4 Stakeholders and target markets
Greenley and Foxall (1998) emphasise that the marketing literature typically focuses on only two stakeholder groups (consumers and competitors), arguing that this should be extended to include other key stakeholders. Freeman (1984) highlights the interdependence of organisations and their stakeholders, i.e. ‘any group or individual who can affect or is affected by the achievement of the organisation's objectives’ (p. 46). This definition emphasises the wide range of individuals, groups and organisations who/which might have an interest in social marketing programmes.
Hastings (2007) makes a similar point when he discusses ‘moving upstream’. Discussion of social marketing typically focuses on the individual or groups of individuals whose behaviour change is the aim of the programme or activity. The social marketing network, however, involves a whole range of organisations, and others, for the social marketer to engage with as additional target markets. This is a particular issue when considering both the policy development and service delivery aspects of social marketing, for example, influencing governmental bodies to implement legislation regarding food labelling or smoking bans or GPs to offer consumer-friendly family planning services.

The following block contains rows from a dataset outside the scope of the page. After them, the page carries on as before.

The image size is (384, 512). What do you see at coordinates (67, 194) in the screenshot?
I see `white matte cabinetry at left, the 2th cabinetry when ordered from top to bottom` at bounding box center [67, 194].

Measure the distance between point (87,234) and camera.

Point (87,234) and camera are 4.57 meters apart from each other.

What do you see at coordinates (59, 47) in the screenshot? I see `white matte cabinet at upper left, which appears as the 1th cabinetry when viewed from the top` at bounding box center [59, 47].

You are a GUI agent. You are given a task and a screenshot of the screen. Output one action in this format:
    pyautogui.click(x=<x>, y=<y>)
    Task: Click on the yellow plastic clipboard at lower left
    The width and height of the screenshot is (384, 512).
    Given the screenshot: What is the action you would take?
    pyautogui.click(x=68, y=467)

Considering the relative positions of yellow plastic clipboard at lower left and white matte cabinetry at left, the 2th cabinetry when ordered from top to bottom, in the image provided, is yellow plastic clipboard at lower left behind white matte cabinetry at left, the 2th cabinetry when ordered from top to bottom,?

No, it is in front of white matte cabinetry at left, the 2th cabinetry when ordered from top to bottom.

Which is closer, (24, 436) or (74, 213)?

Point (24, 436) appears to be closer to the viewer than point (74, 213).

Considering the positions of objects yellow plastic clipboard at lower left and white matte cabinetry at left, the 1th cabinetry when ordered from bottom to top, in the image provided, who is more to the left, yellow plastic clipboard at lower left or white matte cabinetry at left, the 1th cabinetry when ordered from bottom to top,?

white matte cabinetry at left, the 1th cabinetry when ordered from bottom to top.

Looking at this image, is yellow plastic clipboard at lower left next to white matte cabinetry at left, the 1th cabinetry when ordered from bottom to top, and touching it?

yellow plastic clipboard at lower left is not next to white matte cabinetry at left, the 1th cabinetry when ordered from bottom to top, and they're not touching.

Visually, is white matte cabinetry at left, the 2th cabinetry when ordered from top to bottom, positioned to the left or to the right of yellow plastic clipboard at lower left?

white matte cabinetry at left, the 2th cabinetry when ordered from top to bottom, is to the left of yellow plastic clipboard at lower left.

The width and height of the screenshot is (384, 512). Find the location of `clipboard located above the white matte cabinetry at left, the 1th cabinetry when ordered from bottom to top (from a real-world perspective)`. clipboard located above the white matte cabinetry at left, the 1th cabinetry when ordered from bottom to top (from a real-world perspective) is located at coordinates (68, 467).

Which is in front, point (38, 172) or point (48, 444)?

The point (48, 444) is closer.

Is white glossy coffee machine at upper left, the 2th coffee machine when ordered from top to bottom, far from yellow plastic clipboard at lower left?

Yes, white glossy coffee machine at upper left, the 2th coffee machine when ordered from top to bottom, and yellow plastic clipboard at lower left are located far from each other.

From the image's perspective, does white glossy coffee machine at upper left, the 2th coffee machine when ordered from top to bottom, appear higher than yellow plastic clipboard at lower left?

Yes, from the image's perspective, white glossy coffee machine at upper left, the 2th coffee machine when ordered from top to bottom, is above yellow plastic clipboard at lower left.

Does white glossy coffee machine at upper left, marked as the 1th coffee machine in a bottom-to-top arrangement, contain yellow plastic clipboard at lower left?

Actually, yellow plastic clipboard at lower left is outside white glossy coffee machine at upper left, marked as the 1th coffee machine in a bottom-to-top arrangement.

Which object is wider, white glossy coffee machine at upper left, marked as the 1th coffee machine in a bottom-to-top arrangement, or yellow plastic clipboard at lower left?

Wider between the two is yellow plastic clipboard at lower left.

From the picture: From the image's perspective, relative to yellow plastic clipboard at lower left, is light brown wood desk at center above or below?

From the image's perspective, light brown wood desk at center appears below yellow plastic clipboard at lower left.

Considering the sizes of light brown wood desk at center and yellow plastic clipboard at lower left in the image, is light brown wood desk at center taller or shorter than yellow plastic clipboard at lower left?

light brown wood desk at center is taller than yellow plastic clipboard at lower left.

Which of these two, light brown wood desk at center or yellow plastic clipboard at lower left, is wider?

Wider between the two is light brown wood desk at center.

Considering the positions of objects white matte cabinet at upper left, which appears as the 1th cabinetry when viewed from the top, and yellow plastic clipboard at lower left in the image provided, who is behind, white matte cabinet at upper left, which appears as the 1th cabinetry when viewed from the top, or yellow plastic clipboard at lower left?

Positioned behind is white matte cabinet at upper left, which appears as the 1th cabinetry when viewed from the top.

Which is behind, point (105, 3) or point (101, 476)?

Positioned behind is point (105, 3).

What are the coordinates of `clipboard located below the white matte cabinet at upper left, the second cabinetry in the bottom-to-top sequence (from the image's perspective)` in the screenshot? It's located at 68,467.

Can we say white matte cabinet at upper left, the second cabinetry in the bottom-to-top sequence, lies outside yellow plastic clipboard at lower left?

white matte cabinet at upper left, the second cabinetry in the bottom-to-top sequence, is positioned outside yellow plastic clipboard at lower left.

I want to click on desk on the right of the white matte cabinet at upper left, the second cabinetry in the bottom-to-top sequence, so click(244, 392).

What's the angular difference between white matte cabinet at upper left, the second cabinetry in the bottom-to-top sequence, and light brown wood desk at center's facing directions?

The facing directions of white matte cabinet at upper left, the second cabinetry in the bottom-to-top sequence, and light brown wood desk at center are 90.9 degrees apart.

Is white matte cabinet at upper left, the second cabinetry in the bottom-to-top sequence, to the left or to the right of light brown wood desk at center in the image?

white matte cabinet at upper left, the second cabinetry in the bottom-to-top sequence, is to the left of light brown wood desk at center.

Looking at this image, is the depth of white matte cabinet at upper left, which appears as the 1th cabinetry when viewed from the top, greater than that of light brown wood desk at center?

When developing a marketing strategy for potential/actual collaborators, the same social marketing principles and practices apply. A fundamental question relates to the nature of the exchange, i.e. why should government introduce an environmental policy or a school agree to allocate resources to prevent bullying? To put it bluntly, ‘What's in it for them?’ or alternatively, how can we achieve goal congruence between the social marketer and these upstream organisations so that behavioural change can be achieved? Once we are clear as to the target market then strategies can be developed to persuade upstream audiences that a specific behavioural change will fulfil their own goals. Here a knowledge of organisational behaviour will aid in developing a marketing plan, for example, an appreciation of the complexity of the organisational decision-making process and the range of individuals involved; power relationships and political motivations. Relationship marketing strategies, which originally developed within an organisational marketing context, are more likely to predominate over the traditional marketing mix approach. Personal representation is a key element of the communication process. Understanding individuals, their organisational relationships and motivations is crucial to effective upstream social marketing.